Sunday, January 17, 2010

The Voice of Experience

Today, I got a rare chance to catch up with a friend who has had a tough time of things over the last couple of years. She started down a career path she had worked long and hard to pursue, only to find out it didn't lead where she hoped. Then, after going to see her doctor for a run-of-the-mill appointment, she received an unexpected diagnosis of MS. Finally, in September, while headed on a road trip with her husband to visit family in another state, he told her that he did not want to be married anymore; they were still virtually newlyweds, and she never saw that coming.

My friend is brave and strong and beautiful, and just four months after this painful crisis, already she has picked herself up and started fresh with grace that I deeply admire. I know she had moments of despair along the way, and that she still cycles through many emotions, but she simply refuses to linger in heartbreak. When I admired this about her, she told me that I had helped her. Me? What did I do? I haven't called enough and this is the first time I've seen her; I barely have enough coping skills to keep myself afloat most days, as you well know! So it surprises and deeply gratifies me that I could be of any help to anyone else.

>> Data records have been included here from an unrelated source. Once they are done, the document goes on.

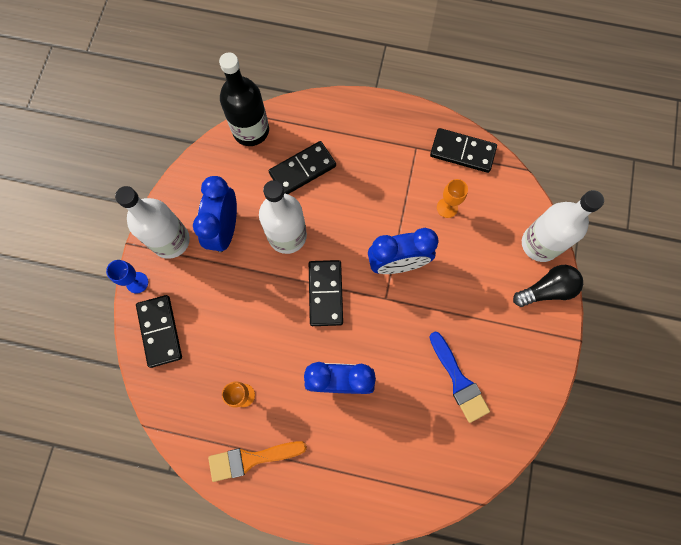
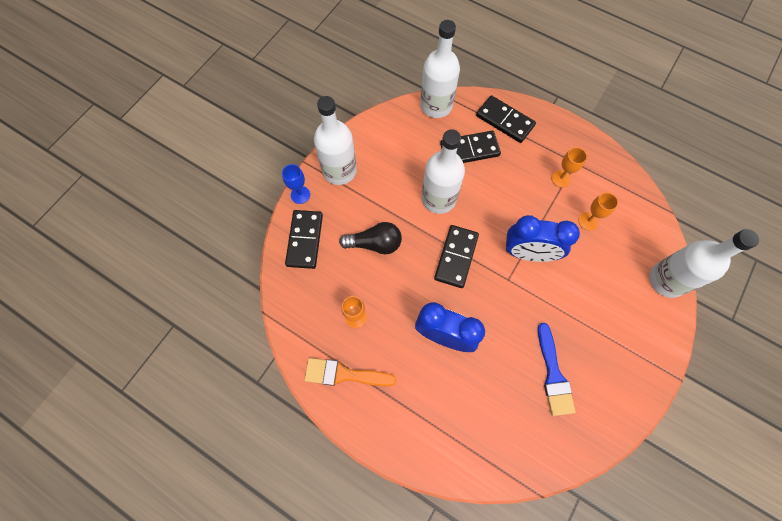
camera: 20 degrees right, 5 degrees down
blue clock [193,176,237,253] -> none
black bottle [219,52,269,146] -> white bottle [420,20,460,118]
black domino [430,128,497,173] -> black domino moved to [476,95,536,143]
black light bulb [513,265,583,307] -> black light bulb moved to [339,222,402,254]
none -> orange goblet [551,147,587,188]

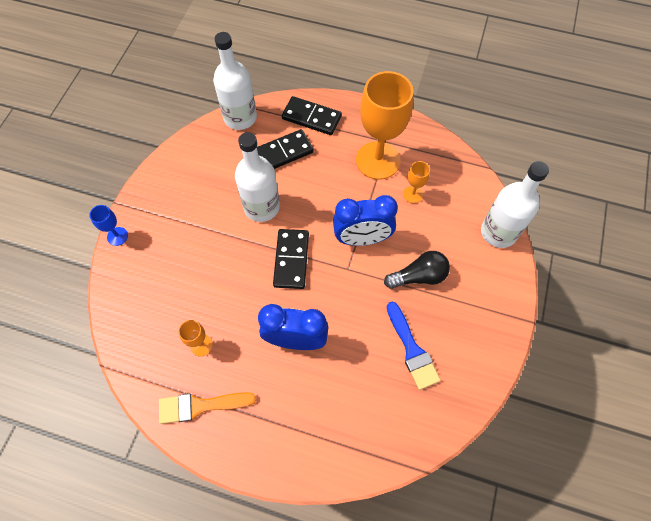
camera: 15 degrees left, 5 degrees down
black domino [285,210,323,269] -> none
white bottle [314,96,357,185] -> none
black light bulb [339,222,402,254] -> black light bulb moved to [384,251,450,289]
orange goblet [551,147,587,188] -> orange goblet [356,71,414,180], size x2.31

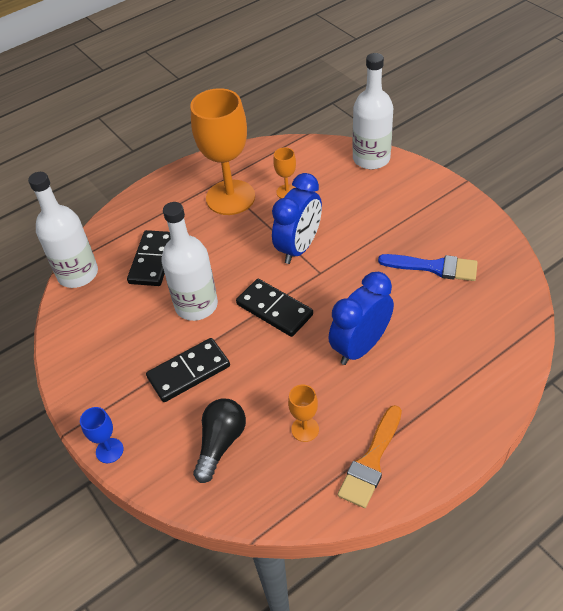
camera: 50 degrees left, 15 degrees down
black domino [282,96,342,135] -> black domino moved to [146,338,230,402]
black light bulb [384,251,450,289] -> black light bulb moved to [193,398,246,483]

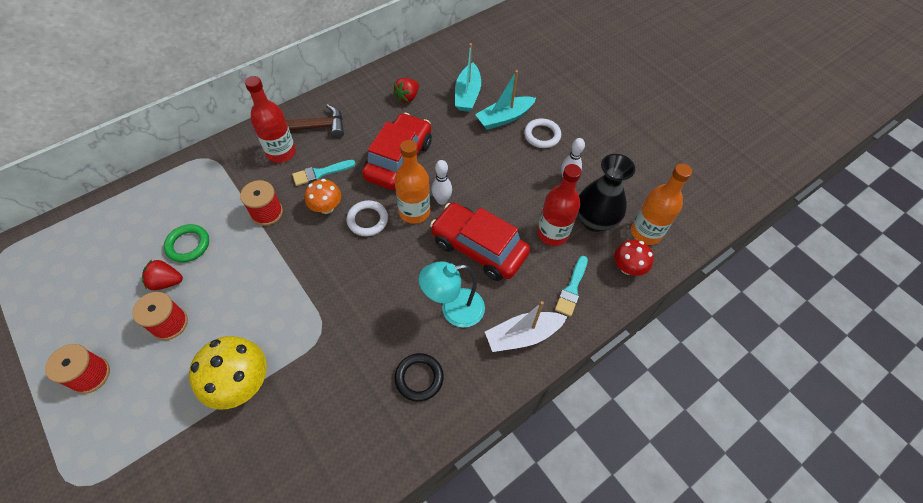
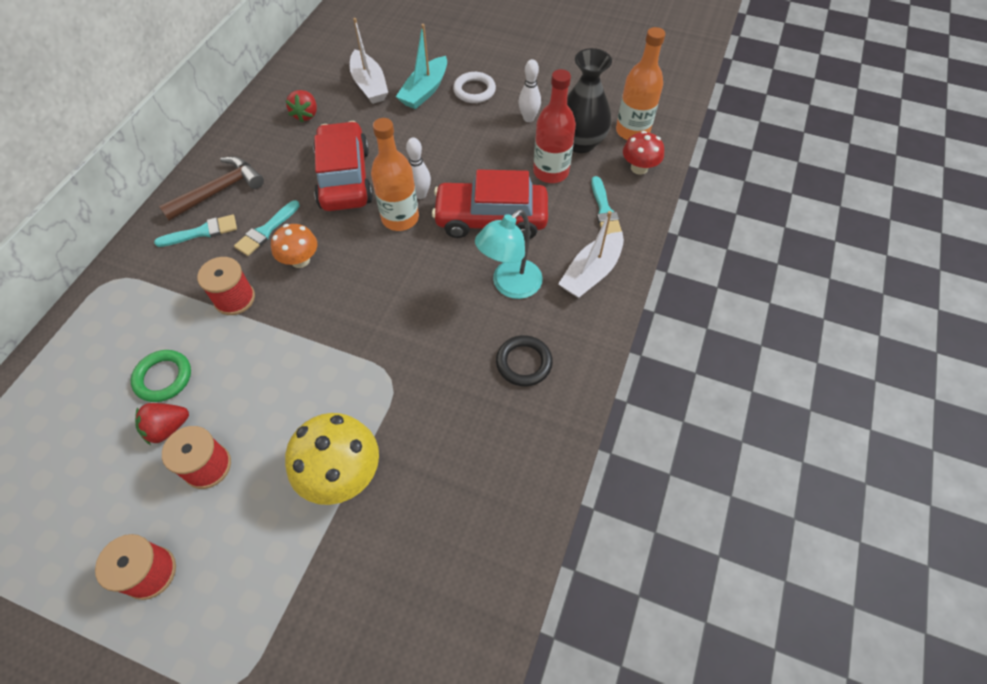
camera: 30 degrees left, 0 degrees up
red bottle [245,76,296,163] -> turquoise brush [154,214,237,247]
white ring [346,200,388,236] -> none
turquoise boat [455,43,481,112] -> white boat [350,18,388,104]

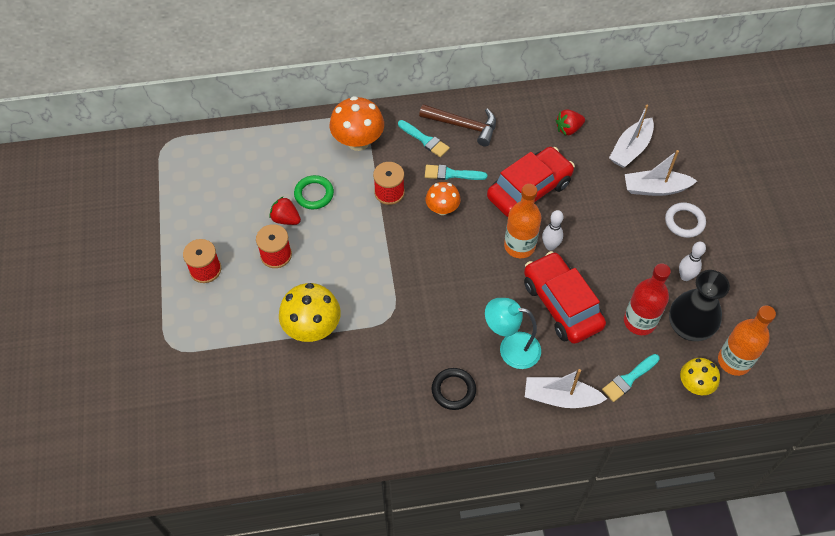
camera: 60 degrees right, 0 degrees up
turquoise boat [396,24,447,109] -> white boat [625,150,697,196]
red mushroom [623,131,664,175] -> yellow mushroom [680,358,720,395]
none -> orange mushroom [330,96,384,151]

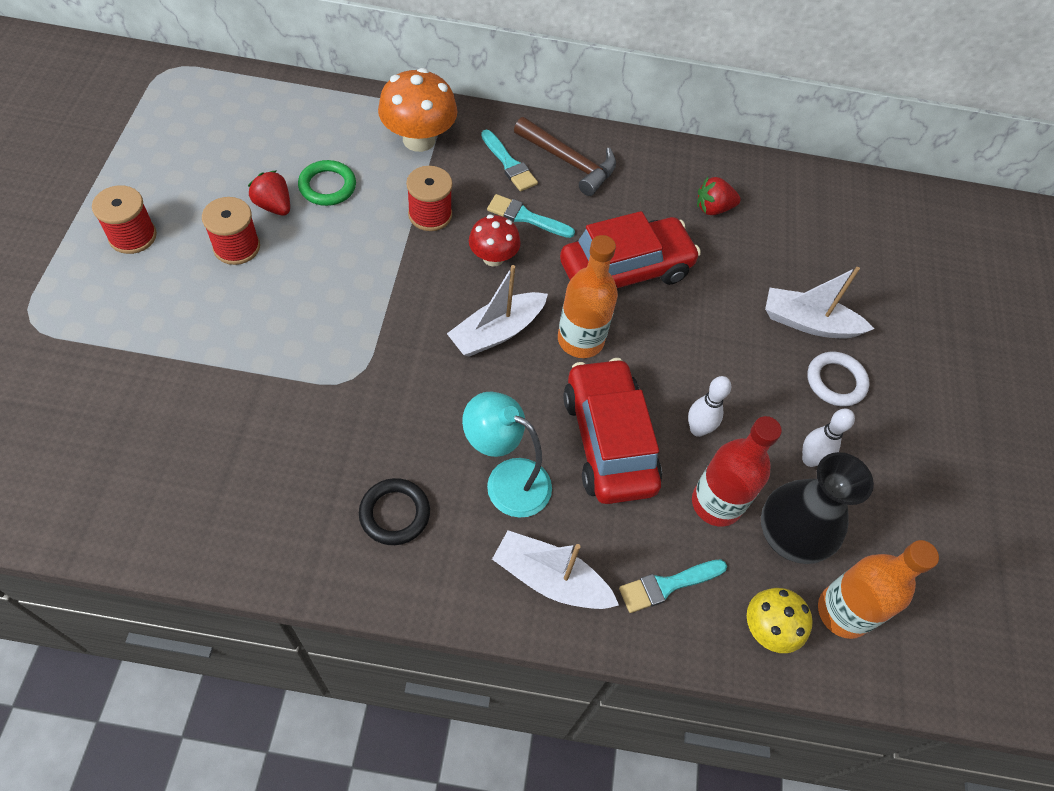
camera: 10 degrees right, 0 degrees up
yellow mushroom [279,283,341,342] -> none
orange mushroom [426,182,461,215] -> red mushroom [469,215,521,267]
white bowling pin [542,210,563,251] -> white bowling pin moved to [688,376,731,437]
white boat [609,105,654,168] -> white boat moved to [447,265,548,357]

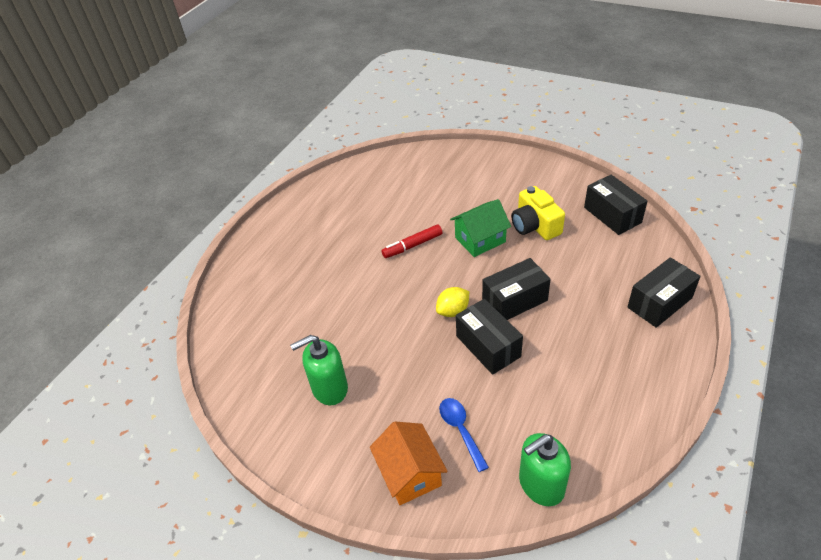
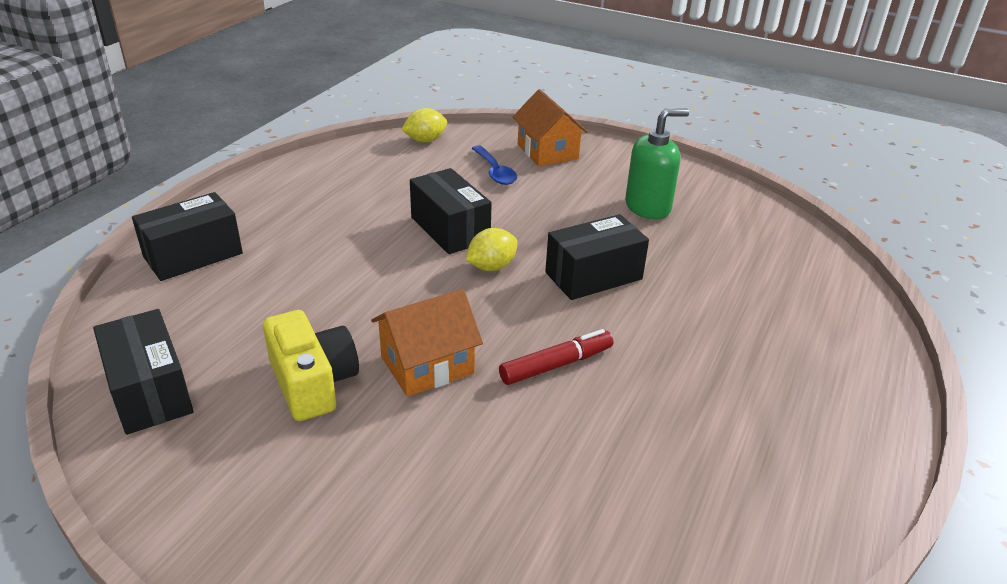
camera: 175 degrees right, 10 degrees down
green house [450,199,511,257] -> orange house [371,289,483,397]
black box [482,258,551,320] -> black box moved to [545,214,649,300]
green soap dispenser [519,433,571,506] -> yellow lemon [401,108,447,142]

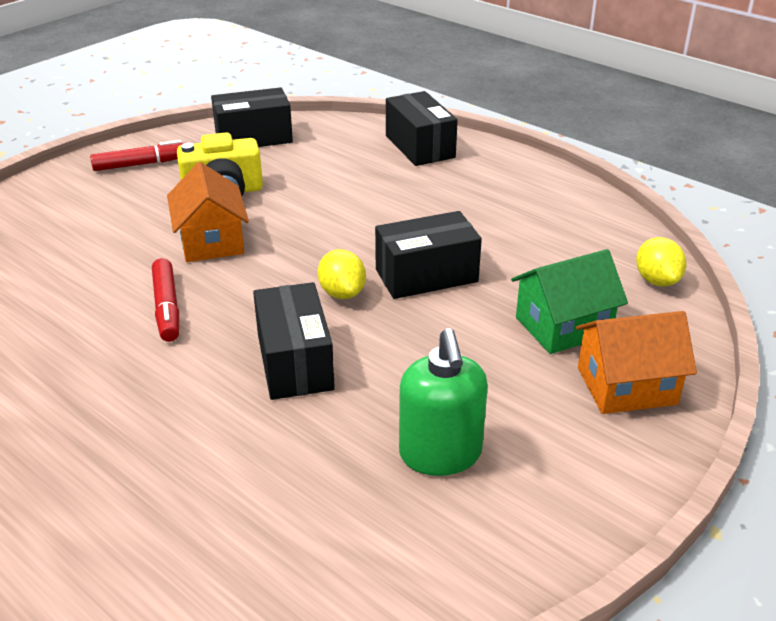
camera: 105 degrees right, 0 degrees up
blue spoon [472,145,517,185] -> green house [511,249,628,354]
none -> red marker [90,140,184,171]

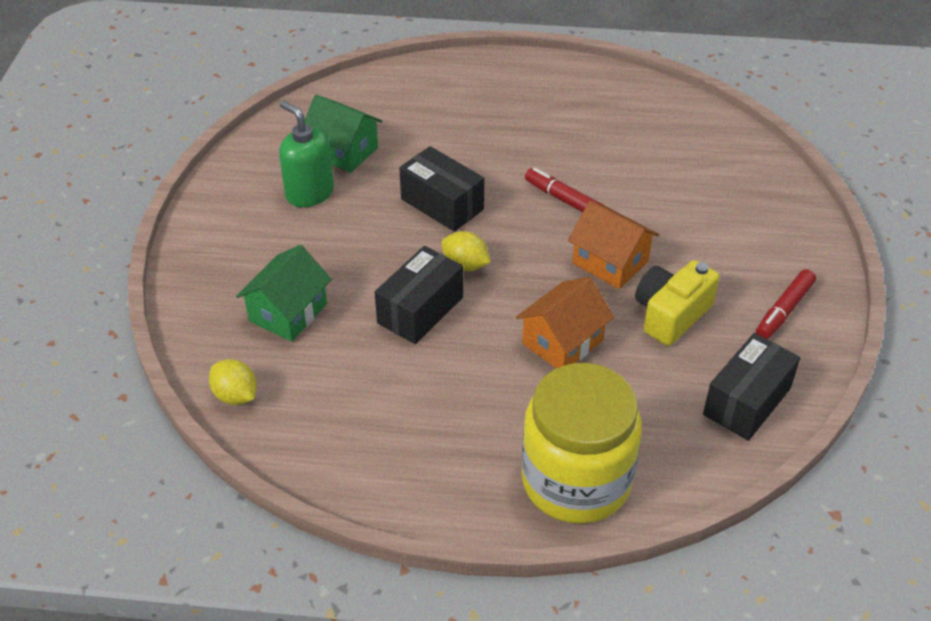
camera: 145 degrees right, 10 degrees up
black box [386,91,458,166] -> yellow jar [521,363,642,524]
orange house [576,311,697,414] -> orange house moved to [516,277,614,369]
none -> green house [305,95,382,173]

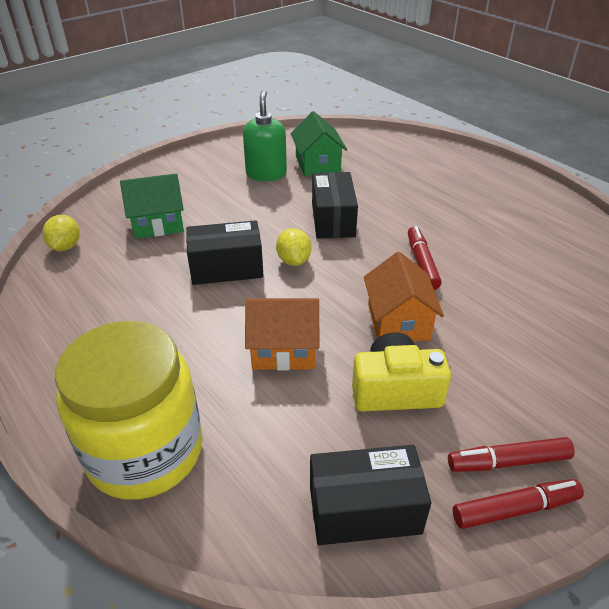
camera: 45 degrees right, 5 degrees down
none -> red marker [453,479,584,529]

My friend she said that when she first told me a couple of months ago about the split, I didn't do what so many others had done. I didn't say, "This will make you stronger." Instead, I said, with the voice of some experience in the breakup department, "Friend, this is awful right now, but I want you to know that later new opportunities will arise in your life that would not be there had you not gone through this right now. They won't erase the bad, but they will bring new good things, surprises that you will cherish, and that you otherwise would never have experienced." Then my strong friend told me that she really has no desire to get any stronger, thank you very much, so sometimes she feels angry at first when people tell her about all that strength she'll gain from her divorce. (She knows that they mean well.) But, she said, what I had told her about new opportunities in her life ahead gave her something she could "latch on to," and that gave her a sense of hope and purpose. Right now she's wisely focusing on her new and successful career, taking some time to travel and adventure, and being good to herself. We both look forward to getting together in the near future when we can celebrate some of the unexpected goodness sure to come her way.

I can't adequately describe how much it means to me that what I told my friend played any small part in helping her. The beautiful thing, though, is that she listened, that she heard it, that she had the strength to use it in the way that she needed.

I believe in what I told my friend. It took me years to figure it out after my breakup, although probably people tried to tell me earlier and I just couldn't hear them. And almost two years into Rooster's autism diagnosis, I still can't always carry the lesson over to realize that our family's journey, too, brings its own opportunities and joys if I am open to them.

I want to be more like my young friend. I want to be a better listener. I want to grab hope and purpose whenever it is offered -- even from my own mouth.


jess said...

Sometimes all we need is for someone to acknowledge and honor our pain. The platitudes get toxic after a while.

She's very lucky to have you.

shelley said...

I love you. You are overflowing with kindness and thoughtfulness and I thank you for sharing your heart with me. Try and remember to listen to your own heart. All that you need in life is inside of you already. Just remember to listen.